Expert publishing blog opinions are solely those of the blogger and not necessarily endorsed by DBW.
A self-published author says a review she posted on Amazon for a fellow writer’s book was removed because, according to the e-tailer, she knows the author personally.
The author, Imy Santiago, has challenged that assertion with Amazon’s customer review moderators, which she says Amazon told her it determined based on her “account activity.”
Reviewing the incident, one observer suggests that the apparent lack of transparency about how Amazon identifies personal relationships among users is an issue that in some cases amounts to censorship.
That view seems overblown, not least because it misses a point Santiago and another indie author who’s had a similar experience both make about their vocation: The relationships authors must cultivate—with both readers and one another, and in the indie world in particular—make that line uniquely difficult to draw.

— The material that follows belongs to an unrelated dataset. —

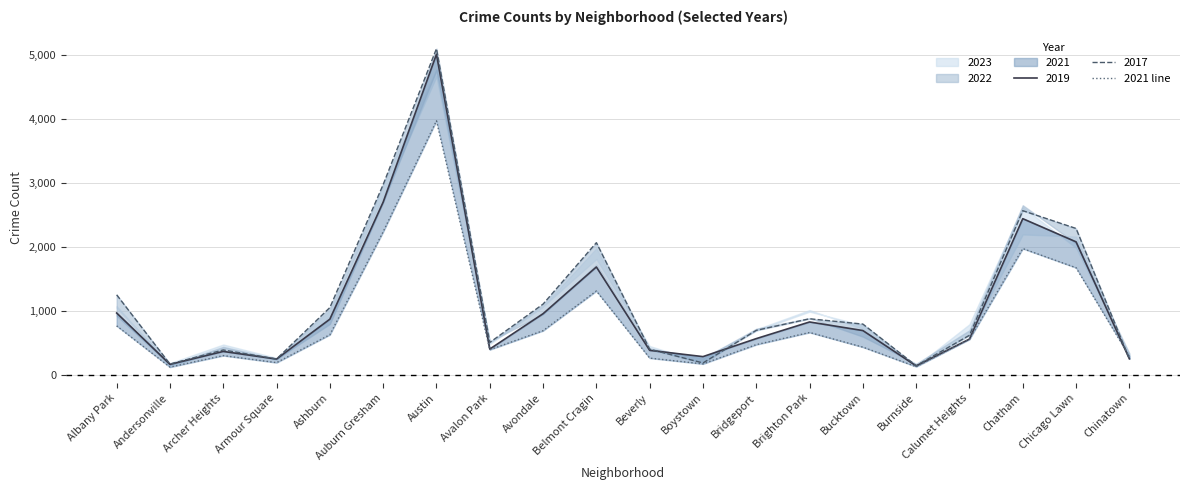

At which category does the data reach its first local valley?

Andersonville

As Santiago writes on her blog, “the Indie Community is a small one, and among our circles, rubbing elbows with peers is not an uncommon occurrence. I am also a blogger and reviewer who also buys books. When I’m not writing,” she says, “I am reading and reviewing.” Santiago suggests that each of those activities flow back into her business as an author—which isn’t so surprising, given what it typically takes for authors to build their profiles within communities of interested readers and drum up excitement for their work.

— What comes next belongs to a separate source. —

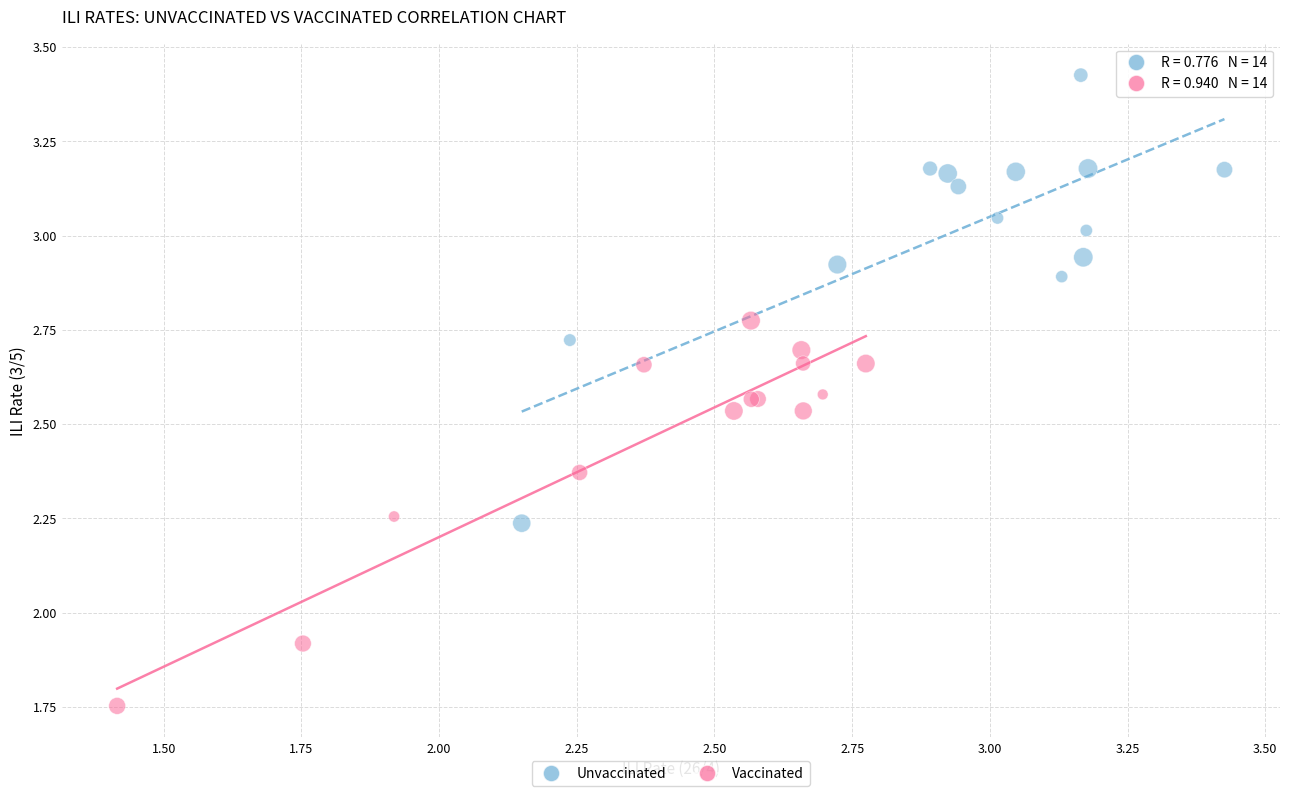

Which series reaches the maximum Y coordinate?

Unvaccinated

Reader-provided book reviews are arguably becoming even more critical marketing tools than ever, especially as readers play expanded roles in determining how content is discovered and curated. One book marketing expert puts it bluntly: “If you want to sell more books, don’t worry about getting reviews from the traditional media. Spend your time getting reviews on your books sales page,” namely on Amazon.
Indeed, the rising importance of customer reviews has hardly been lost on Amazon, which has lately sharpened its focus on the roles they play in the user experience. In recent months the e-tailer has cracked down on third-party sites selling bogus reviews to paying merchants. And just last month it rolled out a machine-learning platform designed to surface more meaningful product reviews to customers based on their activity.
For now, though, it seems Amazon’s best algorithmic efforts at improving review quality and relevance conflict with some of the ways indie authors use them in a discovery landscape where being both a reader/customer and an author/seller are increasingly intertwined.